The second reaction was to send out all-party delegations across the world to spread the word about Pakistan's use of terrorism as an instrument to achieve strategic goals in the region. While what the delegations achieved is not clear, the government has clearly been more successful in the other unstated aims of these missions, such as blunting criticism by the opposition parties at home, and unsettling the Congress by seeming to detach Shashi Tharoor from the party.”
Bharat Bhushan on the Opposition’s lack of coordination:
“If everyone — especially MPs cutting across political lines — is standing behind the government’s narrative, then what will the special session of Parliament or a discussion on the Pahalgam tragedy and Operation Sindoor achieve? The Opposition will have already become a stakeholder in the official narrative of the government. As a consequence, its leverage in Parliament to question the Modi government’s strategy and political messaging through Operation Sindoor will diminish.
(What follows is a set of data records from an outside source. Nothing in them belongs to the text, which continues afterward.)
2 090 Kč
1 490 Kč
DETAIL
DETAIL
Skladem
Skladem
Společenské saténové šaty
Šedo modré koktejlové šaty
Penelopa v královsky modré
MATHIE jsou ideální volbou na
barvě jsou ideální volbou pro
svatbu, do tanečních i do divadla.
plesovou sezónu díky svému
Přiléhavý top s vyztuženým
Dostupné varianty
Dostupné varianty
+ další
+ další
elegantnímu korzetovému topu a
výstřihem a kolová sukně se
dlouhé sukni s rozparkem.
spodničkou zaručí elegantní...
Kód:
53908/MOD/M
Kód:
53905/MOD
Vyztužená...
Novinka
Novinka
How far the Opposition can overcome this self-inflicted wound and be able to convey to the public that its support for the government’s foreign policy is distinct from critiquing the government for domestic accountability, remains uncertain.
Modi who was on the backfoot globally (for military aggressiveness) and domestically among his supporters (ironically for not being aggressive enough), will have diverted the public narrative. This may prevent close scrutiny of Operation Sindoor by Parliament as well as the path his government has embarked on through its new doctrine against terrorism.”
Suhasini Haidar on whether the delegations were a success.
At a more macro level, Studies in Indian Politics has a special issue on Theorizing Indian Foreign Policy, curated by Siddharth Mallavarapu, including Nicolas Blarel on The Domestic-International Nexus in Indian Foreign Policymaking, Ian Hall on the Jaishankar Doctrine and Medha on an Alternative Foreign Policy Imaginary for India.